> **TASK STATEMENT**: Retype word for word the stretch of entries below from the line that has "so many amazing people along the way a" through the line that has "concerned about the future of our planet. He", and omit the pictures.

> **RECORDS SHOWN**:
* * * *
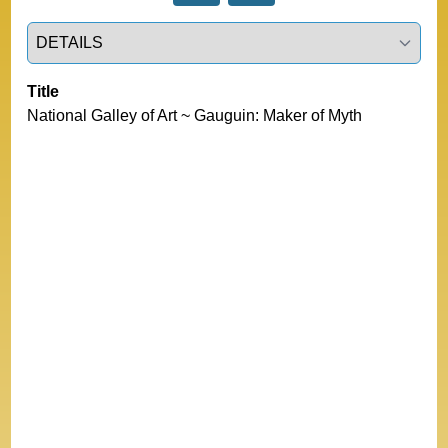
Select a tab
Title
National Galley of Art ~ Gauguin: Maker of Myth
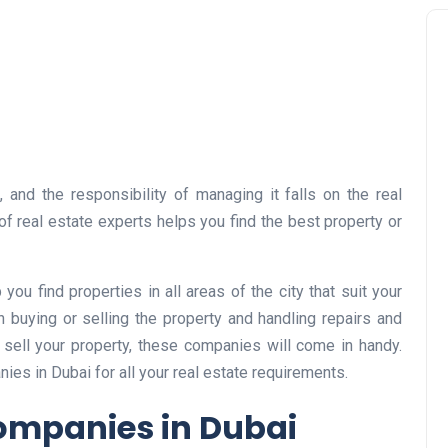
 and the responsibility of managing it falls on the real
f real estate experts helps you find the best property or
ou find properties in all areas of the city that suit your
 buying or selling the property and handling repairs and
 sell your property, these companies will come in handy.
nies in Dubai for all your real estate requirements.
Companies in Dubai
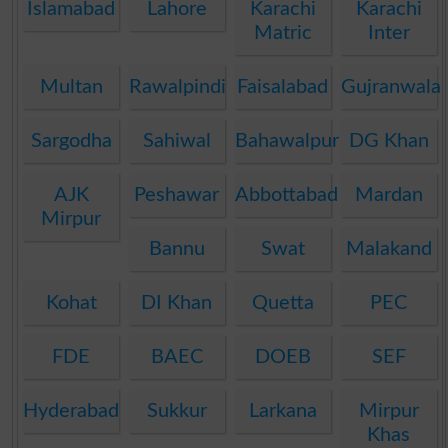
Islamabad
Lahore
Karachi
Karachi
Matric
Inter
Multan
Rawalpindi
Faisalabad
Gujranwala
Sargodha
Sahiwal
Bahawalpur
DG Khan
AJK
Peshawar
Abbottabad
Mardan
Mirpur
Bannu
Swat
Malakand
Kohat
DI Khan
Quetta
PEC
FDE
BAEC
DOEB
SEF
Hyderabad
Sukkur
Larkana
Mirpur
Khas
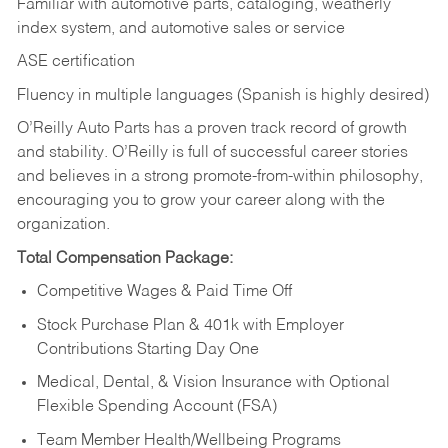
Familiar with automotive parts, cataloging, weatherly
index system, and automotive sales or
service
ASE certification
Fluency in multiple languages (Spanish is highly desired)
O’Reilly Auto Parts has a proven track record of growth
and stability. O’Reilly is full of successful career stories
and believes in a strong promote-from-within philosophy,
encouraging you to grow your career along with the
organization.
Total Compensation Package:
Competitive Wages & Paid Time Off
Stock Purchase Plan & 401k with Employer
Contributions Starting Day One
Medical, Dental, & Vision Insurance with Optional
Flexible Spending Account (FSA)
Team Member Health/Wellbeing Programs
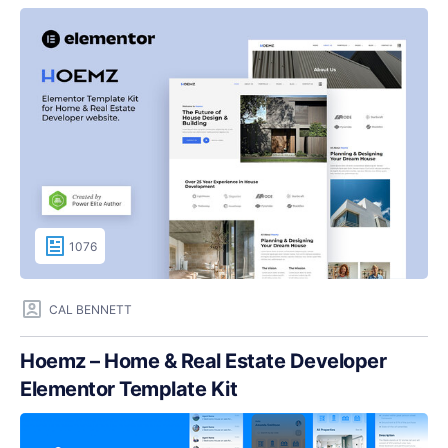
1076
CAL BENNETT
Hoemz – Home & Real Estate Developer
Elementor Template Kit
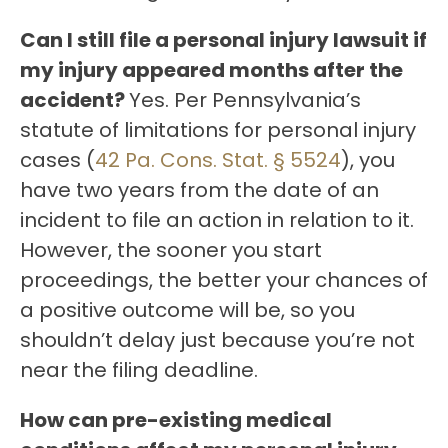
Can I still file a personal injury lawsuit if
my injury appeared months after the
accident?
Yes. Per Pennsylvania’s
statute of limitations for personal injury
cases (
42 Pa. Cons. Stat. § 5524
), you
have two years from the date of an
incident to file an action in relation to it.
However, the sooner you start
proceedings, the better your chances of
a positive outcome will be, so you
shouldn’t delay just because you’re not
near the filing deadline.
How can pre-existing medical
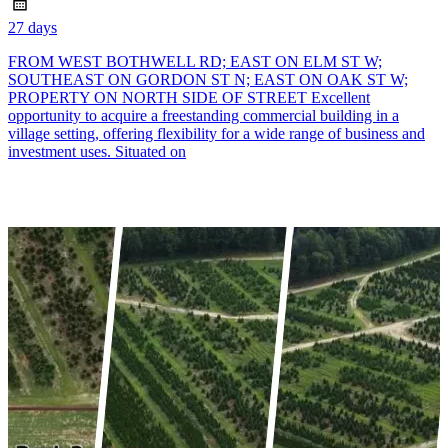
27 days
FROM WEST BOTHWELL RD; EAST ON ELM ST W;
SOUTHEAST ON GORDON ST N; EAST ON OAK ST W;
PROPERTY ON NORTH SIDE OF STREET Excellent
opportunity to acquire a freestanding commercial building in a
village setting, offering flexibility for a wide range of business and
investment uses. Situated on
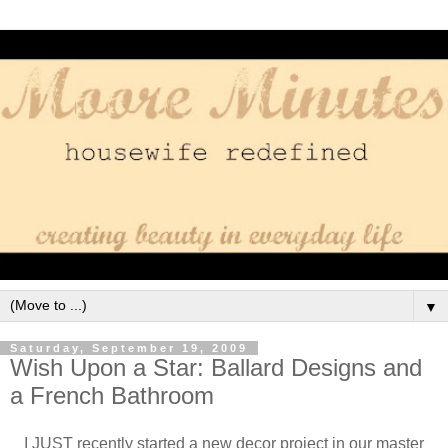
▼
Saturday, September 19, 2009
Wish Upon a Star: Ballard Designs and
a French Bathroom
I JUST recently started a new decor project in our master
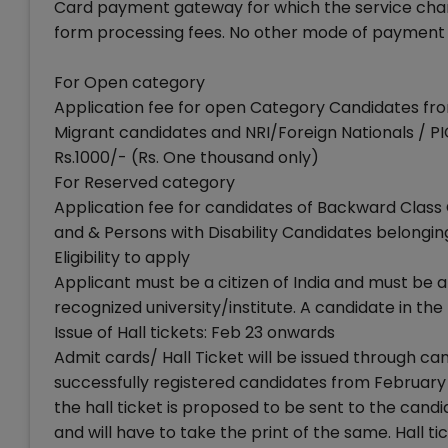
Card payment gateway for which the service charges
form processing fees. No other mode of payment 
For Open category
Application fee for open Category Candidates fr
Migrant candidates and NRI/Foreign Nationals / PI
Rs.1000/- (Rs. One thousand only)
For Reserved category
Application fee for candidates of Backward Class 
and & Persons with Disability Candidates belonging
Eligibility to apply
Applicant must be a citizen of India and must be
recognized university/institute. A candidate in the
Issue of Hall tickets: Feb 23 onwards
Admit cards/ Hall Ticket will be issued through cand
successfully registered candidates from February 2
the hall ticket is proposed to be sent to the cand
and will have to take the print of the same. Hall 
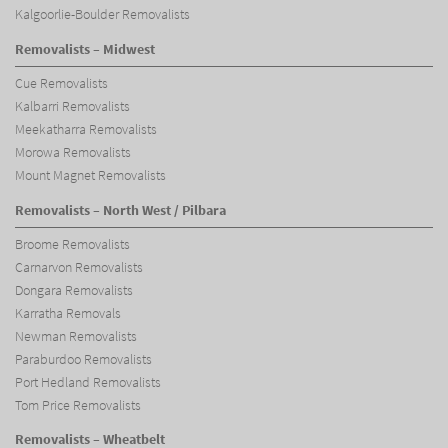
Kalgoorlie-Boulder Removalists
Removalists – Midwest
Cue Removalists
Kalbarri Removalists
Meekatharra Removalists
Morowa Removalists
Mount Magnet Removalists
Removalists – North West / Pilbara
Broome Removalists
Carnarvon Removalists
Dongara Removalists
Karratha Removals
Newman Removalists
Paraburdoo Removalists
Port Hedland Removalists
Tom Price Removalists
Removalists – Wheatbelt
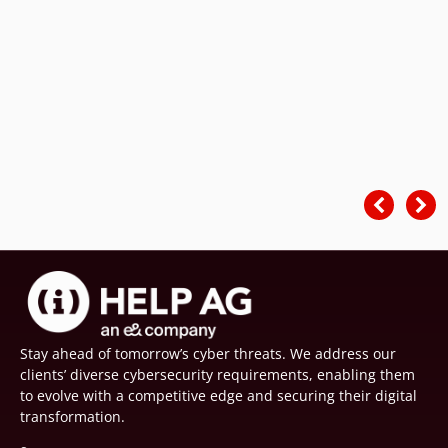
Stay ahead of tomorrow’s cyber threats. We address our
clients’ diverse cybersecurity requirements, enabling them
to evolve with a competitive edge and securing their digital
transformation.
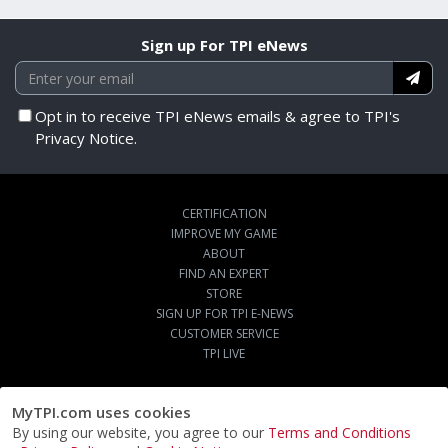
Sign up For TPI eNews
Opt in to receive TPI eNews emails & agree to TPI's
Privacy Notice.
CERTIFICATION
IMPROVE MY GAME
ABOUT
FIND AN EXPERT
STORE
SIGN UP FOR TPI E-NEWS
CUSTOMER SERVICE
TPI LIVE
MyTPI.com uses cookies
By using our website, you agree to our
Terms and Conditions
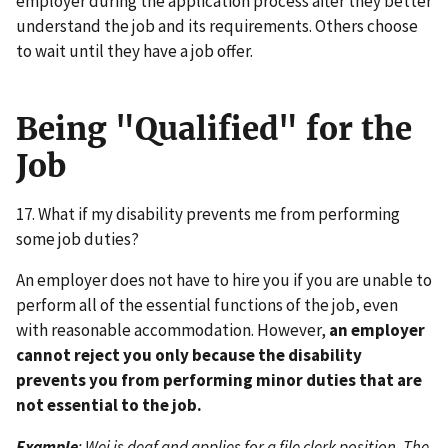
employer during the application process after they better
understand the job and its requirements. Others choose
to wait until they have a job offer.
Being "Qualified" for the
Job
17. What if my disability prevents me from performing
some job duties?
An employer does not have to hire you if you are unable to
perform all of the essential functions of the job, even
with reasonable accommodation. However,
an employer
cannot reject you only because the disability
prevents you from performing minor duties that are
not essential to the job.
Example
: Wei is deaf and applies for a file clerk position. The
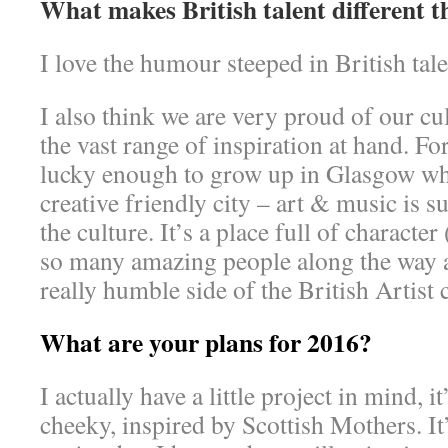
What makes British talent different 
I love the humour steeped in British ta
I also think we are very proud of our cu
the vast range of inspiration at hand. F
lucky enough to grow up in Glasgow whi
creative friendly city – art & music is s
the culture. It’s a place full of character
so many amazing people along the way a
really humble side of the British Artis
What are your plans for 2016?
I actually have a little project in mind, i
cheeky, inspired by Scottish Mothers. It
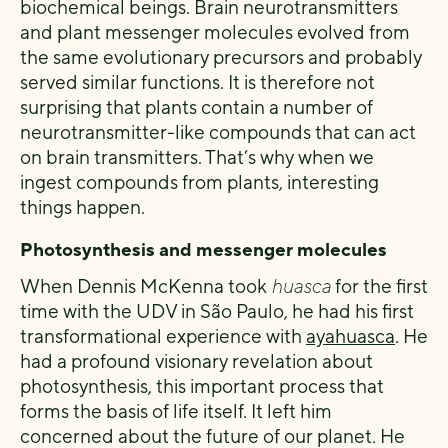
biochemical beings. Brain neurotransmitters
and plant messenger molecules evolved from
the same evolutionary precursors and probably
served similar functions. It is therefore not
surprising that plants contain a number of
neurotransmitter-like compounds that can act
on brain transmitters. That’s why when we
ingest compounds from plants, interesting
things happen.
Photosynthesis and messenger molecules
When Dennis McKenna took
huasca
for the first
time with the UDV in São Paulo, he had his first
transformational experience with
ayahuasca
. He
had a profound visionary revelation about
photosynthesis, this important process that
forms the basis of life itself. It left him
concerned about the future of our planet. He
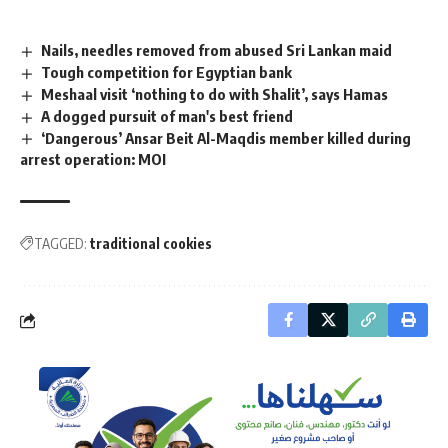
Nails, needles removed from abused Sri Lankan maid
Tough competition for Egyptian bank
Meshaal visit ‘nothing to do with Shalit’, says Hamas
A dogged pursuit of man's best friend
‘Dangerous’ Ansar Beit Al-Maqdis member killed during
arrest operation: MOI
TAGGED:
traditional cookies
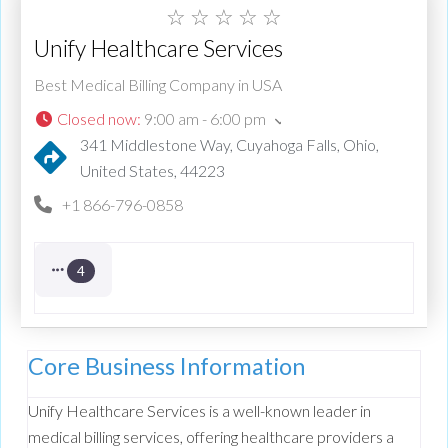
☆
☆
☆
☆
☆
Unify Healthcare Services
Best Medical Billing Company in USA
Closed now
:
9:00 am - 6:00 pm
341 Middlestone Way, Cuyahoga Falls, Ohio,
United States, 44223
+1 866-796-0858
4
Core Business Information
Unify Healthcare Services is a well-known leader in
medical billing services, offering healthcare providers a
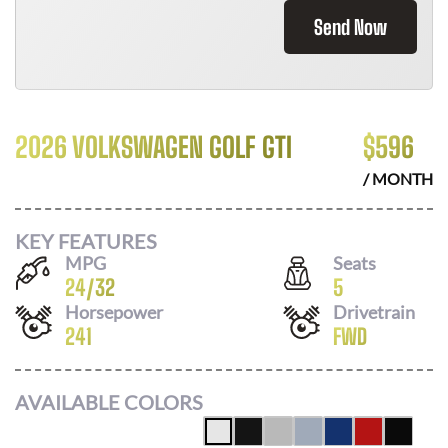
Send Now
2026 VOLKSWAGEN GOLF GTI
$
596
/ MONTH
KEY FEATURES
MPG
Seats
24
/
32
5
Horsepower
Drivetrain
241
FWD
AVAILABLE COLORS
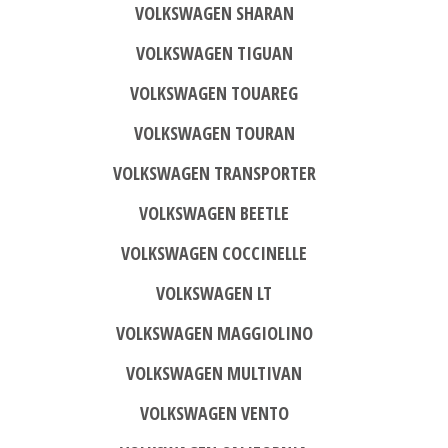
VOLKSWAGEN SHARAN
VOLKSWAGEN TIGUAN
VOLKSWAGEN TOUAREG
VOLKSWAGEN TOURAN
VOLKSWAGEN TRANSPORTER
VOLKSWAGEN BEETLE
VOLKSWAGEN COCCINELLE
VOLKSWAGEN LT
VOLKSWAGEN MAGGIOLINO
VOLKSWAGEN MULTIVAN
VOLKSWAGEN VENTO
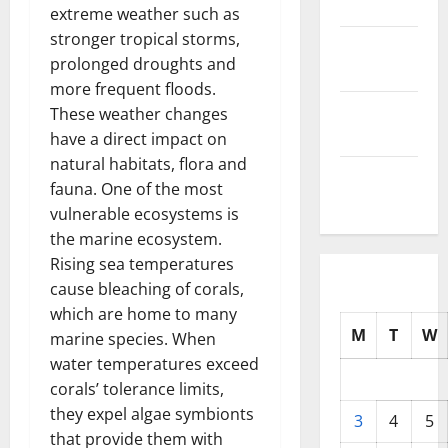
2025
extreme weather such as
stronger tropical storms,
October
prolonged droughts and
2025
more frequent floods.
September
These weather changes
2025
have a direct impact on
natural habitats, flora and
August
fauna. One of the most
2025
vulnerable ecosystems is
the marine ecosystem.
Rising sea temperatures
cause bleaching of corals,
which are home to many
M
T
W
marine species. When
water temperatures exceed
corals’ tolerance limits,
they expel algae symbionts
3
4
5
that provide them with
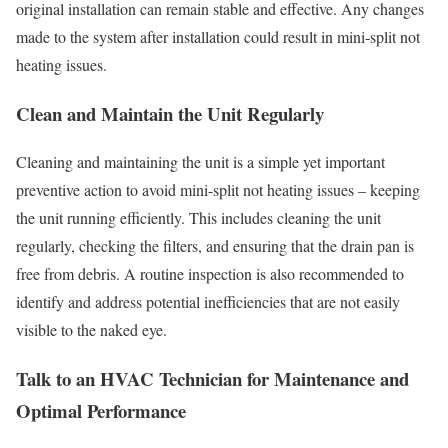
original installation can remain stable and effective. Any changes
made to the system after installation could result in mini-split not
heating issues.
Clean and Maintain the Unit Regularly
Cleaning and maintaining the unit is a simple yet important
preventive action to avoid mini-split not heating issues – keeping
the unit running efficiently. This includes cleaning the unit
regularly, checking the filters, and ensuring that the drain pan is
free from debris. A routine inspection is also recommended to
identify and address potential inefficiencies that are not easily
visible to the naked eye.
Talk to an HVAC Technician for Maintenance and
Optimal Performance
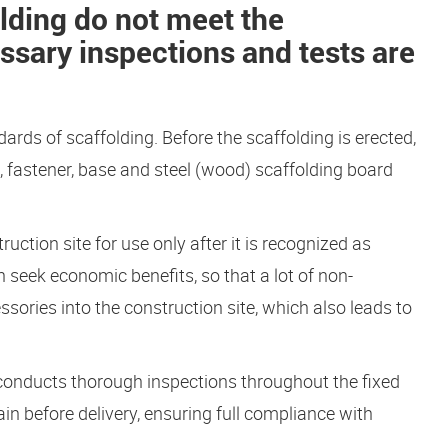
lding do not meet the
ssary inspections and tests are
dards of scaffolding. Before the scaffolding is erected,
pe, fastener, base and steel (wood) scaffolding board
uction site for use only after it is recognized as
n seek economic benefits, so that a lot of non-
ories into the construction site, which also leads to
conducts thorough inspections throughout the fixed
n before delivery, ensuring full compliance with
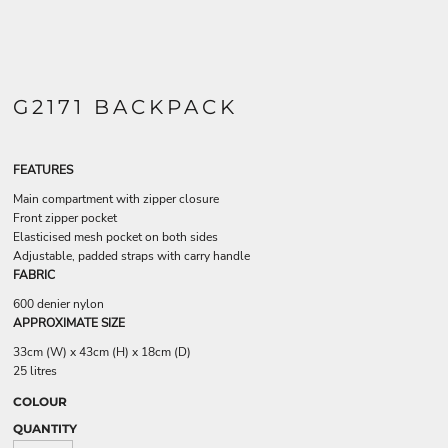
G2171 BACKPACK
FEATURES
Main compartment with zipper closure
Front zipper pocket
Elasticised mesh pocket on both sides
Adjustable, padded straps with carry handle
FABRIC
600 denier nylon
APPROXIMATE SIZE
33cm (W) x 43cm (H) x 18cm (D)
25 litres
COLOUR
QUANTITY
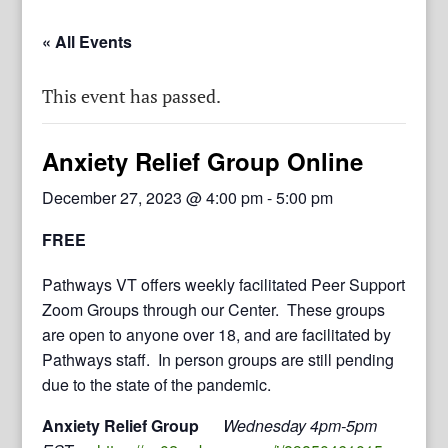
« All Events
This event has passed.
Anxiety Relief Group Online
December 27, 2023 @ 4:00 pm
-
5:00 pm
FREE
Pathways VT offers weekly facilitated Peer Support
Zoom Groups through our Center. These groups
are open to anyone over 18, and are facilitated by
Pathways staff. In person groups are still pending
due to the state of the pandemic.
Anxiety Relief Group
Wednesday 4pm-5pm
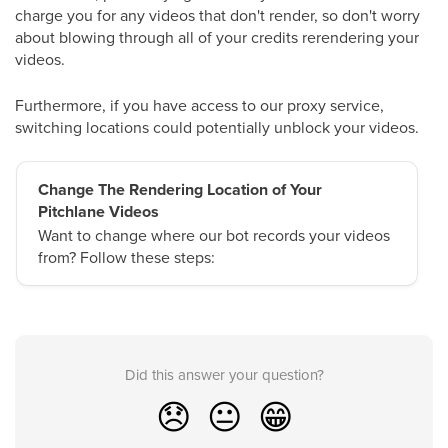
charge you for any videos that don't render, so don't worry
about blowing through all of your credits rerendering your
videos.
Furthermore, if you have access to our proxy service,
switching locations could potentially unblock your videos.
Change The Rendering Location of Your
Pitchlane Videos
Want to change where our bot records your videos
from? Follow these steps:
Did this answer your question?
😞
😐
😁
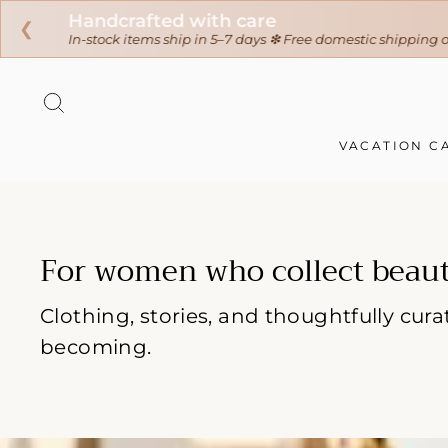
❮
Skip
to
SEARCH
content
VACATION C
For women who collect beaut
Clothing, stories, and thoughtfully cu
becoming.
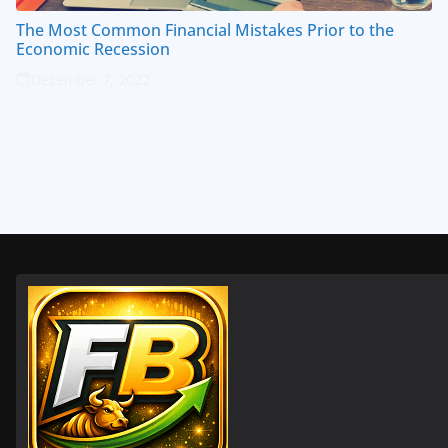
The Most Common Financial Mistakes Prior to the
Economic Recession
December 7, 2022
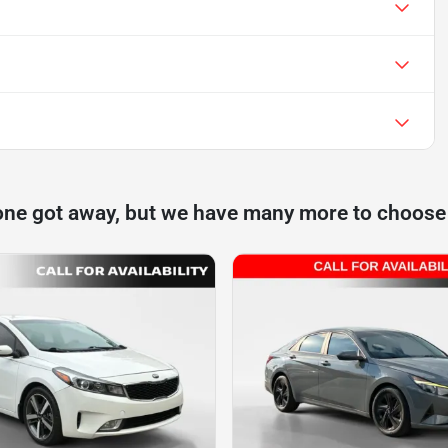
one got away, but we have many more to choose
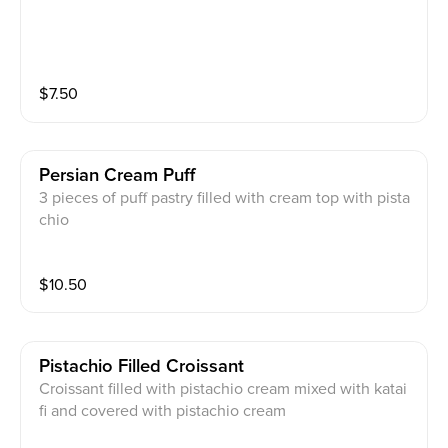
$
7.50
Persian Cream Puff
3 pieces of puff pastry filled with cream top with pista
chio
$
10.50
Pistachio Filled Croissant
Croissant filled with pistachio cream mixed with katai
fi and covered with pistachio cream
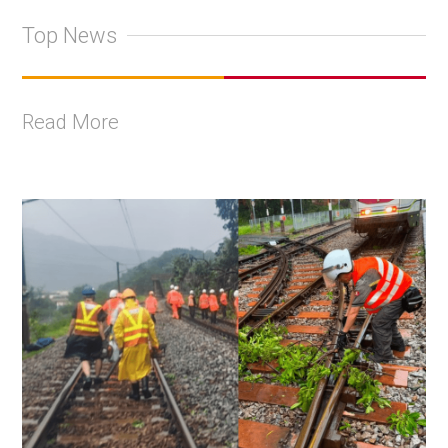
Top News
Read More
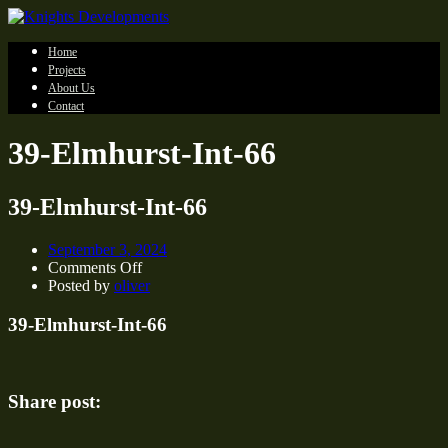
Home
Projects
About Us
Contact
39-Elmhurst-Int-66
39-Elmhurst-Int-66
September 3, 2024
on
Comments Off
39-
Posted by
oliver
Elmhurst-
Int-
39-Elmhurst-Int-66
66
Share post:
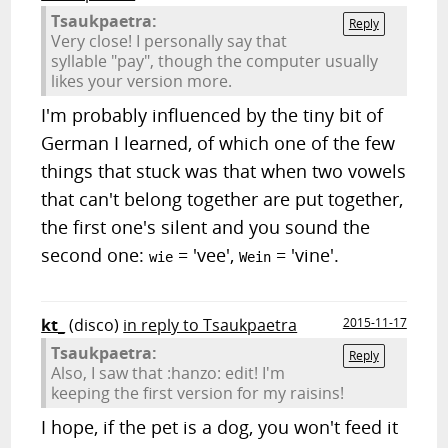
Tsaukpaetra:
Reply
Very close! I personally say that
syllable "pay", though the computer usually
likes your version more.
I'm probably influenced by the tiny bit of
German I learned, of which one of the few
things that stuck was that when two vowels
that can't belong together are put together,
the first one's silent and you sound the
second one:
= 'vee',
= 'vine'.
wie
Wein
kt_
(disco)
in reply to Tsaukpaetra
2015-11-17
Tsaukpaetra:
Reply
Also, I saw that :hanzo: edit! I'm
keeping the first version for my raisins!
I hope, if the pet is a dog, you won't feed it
* * * *
> **YOUR SOLUTION**:
so many amazing people along the way a
really humble side of the British Artis
What are your plans for 2016?
I actually have a little project in mind, i
cheeky, inspired by Scottish Mothers. It
biochemical beings. Brain neurotransmitters
and plant messenger molecules evolved from
the same evolutionary precursors and probably
served similar functions. It is therefore not
surprising that plants contain a number of
neurotransmitter-like compounds that can act
on brain transmitters. That’s why when we
ingest compounds from plants, interesting
things happen.
Photosynthesis and messenger molecules
When Dennis McKenna took
huasca
for the first
time with the UDV in São Paulo, he had his first
transformational experience with
ayahuasca
. He
had a profound visionary revelation about
photosynthesis, this important process that
forms the basis of life itself. It left him
concerned about the future of our planet. He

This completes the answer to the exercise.